Les points faibles d'EIIL
Pour John Drake, un expert en questions de sécurité pour AKE Group, la situation à Anbar "est comparable aux heures noires du plus fort de l'insurrection" post-2003. Mais si l'EIIL peut gagner en crédibilité en prenant le contrôle de territoires, cette stratégie comporte des risques à long terme.
"Il va devoir avancer très prudemment s'il veut éviter de provoquer à nouveau la colère de la population locale", explique John Drake, en rappelant que c'est d'abord la brutalité des insurgés qui a poussé les combattants des tribus à se retourner contre eux fin 2006.
"Mais la force croissante de l'EIIL pourrait aussi nuire à l'organisation, parce que les batailles ouvertes dans des zones urbaines sont un point fort du gouvernement, estime Michael Knights, expert du Washington Institute for Near East Policy.
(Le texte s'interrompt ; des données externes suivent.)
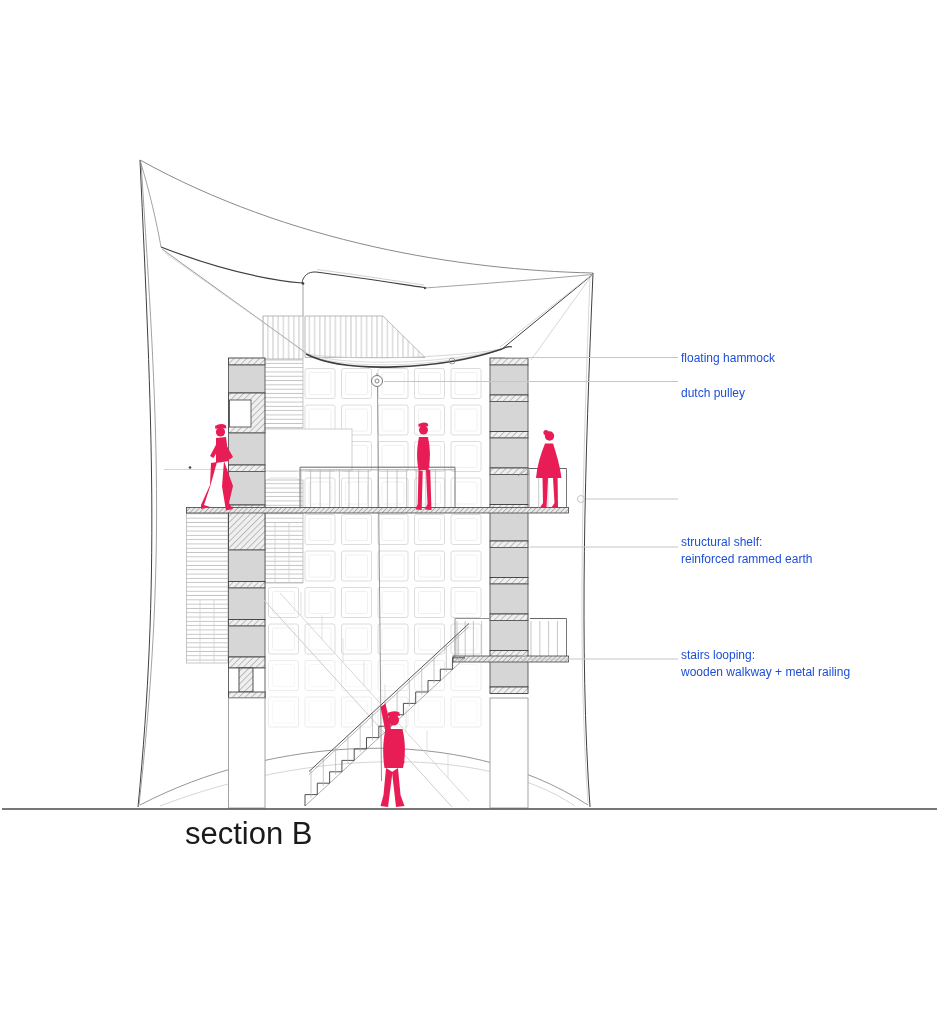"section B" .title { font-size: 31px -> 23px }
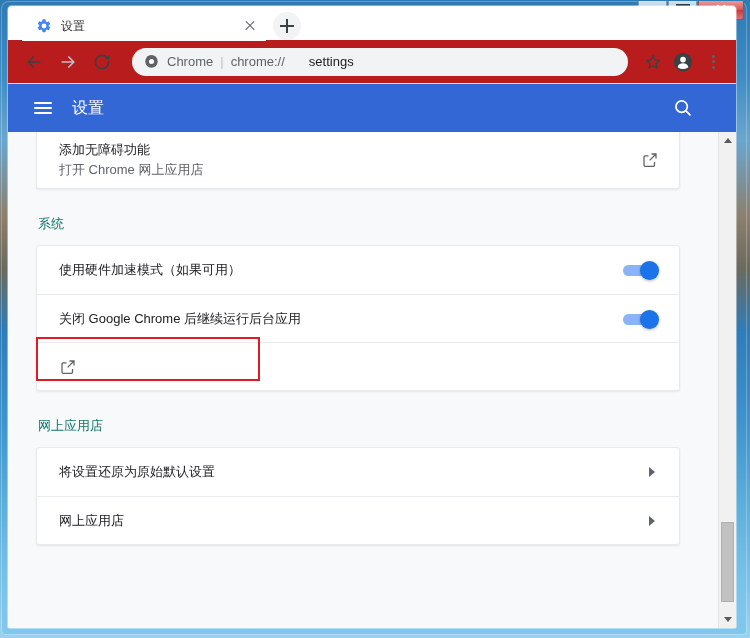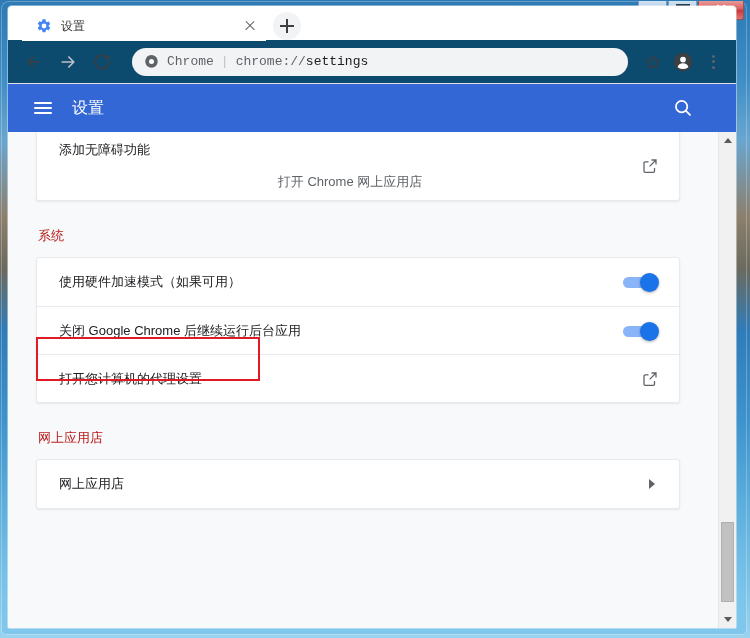"Chrome" .toolbar { background: #0c4a6e -> #b91c1c; font-family: Liberation Mono, monospace -> none }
Pour lui, tout dépendra de la stratégie de Bagdad: "Si le gouvernement irakien en profite pour relancer l'alliance avec les tribus, Al-Qaïda pourrait subir un sérieux revers. Si le gouvernement met les tribus sunnites sur la touche et poursuit son approche brutale, Al-Qaïda pourrait se renforcer considérablement".